January 27, 2006
Less than a month into the year and I've already reached a new low of crappy weeks. Sometimes it seems funny, but mostly it's a real downer, and I find myself yelling at cars and thinking hateful and ungracious thoughts about well nigh everyone.
The job is sucking the life out of me. There are just not enough days (or nights, or weekends) to get everything done, and the requests (or demands) just keep coming. My search for another job has taken on a new sense of urgency. Of the two places I interviewed last week, one reported that I was second choice, and the other (one that I really do want) said nothing until I emailed to follow up; then they said they'd make some decision at the end of the week and let me know (they haven't, and it's the end of the week - most peoples' weeks, anyway). This week I had an initial phone interview that seemed to go well but now seems to have gone nowhere. For years I've had no trouble getting jobs, and now I can't get arrested. I wonder if my luck has finally run out. Meanwhile I have to try really hard not to be a total snot at work. Service First!
Runningwise, well...this week my schedule ran out, so I fell back onto the 8-weeks-to-go week of Advanced Marathoning's 18-week 70+ plan, but I'm in such a crappy mood all the time lately that I find the P Plan less than inspiring. I wussed out and turned Wednesday's track workout into 6x3:30 hard on the road, but bagged that idea before I even started and instead just ran some miles, a few of 'em brisk. Thursday morning I thought I'd atone with 2 hard miles in the 10, but while the miles felt hard, they weren't particularly fast (6:30 and 6:19). Today I used my 2.5-mile warmup to obsess about how much I hate my job, and by the time I stopped home to shed extra clothes I was a seething mass, storming around yelling I can't take it anymore.

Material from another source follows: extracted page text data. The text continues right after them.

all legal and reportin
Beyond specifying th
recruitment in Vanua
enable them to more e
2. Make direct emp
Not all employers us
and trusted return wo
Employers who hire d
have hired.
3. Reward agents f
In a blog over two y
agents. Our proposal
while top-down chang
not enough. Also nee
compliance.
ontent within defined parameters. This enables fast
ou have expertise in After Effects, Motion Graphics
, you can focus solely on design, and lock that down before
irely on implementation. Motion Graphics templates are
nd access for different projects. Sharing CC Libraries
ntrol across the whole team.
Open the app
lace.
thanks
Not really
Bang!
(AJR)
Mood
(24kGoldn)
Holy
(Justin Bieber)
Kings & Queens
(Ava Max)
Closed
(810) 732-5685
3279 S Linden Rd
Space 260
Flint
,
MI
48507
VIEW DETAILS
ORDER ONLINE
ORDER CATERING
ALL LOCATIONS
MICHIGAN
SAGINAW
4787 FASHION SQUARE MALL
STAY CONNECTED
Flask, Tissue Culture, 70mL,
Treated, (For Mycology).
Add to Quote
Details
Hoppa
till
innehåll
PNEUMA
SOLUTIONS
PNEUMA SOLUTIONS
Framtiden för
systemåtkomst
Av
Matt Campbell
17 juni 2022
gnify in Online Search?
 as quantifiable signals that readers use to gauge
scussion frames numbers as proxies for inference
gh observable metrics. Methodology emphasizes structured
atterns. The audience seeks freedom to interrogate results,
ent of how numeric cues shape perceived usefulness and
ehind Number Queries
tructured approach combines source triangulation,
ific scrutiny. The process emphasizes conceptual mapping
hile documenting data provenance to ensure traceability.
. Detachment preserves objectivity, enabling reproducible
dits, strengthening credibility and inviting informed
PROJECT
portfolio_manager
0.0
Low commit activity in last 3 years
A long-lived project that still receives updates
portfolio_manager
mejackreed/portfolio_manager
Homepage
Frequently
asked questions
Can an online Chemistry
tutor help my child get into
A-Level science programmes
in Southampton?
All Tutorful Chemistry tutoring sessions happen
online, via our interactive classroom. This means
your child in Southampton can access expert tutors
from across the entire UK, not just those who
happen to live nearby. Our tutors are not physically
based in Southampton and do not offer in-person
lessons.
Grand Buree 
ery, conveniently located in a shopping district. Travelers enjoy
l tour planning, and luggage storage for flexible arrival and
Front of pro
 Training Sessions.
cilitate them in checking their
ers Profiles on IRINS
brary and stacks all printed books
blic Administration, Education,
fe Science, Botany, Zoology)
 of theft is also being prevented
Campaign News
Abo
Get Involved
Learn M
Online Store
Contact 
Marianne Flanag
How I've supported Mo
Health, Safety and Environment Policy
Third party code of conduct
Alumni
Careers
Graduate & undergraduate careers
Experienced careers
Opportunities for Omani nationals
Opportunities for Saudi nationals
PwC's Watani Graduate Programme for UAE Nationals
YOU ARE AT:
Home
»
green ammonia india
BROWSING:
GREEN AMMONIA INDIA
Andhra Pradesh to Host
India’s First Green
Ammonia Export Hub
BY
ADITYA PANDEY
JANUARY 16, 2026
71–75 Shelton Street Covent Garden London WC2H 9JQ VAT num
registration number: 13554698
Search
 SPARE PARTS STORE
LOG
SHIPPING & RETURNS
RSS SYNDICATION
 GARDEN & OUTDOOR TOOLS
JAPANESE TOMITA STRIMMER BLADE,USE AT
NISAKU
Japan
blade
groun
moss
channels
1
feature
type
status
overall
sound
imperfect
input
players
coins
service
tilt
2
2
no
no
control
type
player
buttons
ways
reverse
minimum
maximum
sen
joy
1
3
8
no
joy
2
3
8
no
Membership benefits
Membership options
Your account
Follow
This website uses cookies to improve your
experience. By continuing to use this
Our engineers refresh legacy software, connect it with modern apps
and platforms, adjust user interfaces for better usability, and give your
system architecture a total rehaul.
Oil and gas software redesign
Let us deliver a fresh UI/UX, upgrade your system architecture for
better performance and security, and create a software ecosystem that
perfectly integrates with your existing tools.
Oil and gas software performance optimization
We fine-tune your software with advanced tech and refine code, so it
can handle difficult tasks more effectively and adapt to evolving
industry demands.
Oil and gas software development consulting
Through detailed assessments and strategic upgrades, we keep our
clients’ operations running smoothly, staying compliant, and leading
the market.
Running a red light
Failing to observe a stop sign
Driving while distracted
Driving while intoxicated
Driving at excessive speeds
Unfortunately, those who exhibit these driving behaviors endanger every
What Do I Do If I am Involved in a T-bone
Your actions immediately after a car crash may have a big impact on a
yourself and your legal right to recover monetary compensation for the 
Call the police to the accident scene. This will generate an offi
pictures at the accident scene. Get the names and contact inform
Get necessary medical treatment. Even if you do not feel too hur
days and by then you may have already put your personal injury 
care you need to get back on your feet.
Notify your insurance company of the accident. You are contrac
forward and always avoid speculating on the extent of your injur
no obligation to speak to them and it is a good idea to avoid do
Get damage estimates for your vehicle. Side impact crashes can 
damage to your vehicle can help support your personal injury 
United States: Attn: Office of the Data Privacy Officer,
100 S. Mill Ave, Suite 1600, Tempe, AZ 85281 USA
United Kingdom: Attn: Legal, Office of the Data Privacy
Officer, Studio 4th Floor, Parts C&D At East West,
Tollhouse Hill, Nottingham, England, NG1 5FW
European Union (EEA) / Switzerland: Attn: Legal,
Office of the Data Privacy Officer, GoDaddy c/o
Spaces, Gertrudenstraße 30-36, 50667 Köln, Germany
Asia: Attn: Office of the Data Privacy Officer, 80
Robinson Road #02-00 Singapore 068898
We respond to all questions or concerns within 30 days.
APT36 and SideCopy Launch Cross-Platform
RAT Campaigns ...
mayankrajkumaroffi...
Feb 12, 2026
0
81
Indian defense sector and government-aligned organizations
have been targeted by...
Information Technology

I went out for the remainder of the 11 miles and after a while noticed some low 7s and even a high 6, and I figured the GPS was just blowing smoke up my ass. As I ran I called every car "stupid car" regardless of model and every driver "fat cow" regardless of gender. Now I have a blister on the sole of my foot.
Posted by joe positive at January 27, 2006 5:36 PM
I am so sorry to hear how much you hate your job. I know I have been there and it is so awful to be consumed by a) how much you have to do; and b) how much you hate everything about it. Good luck getting something else!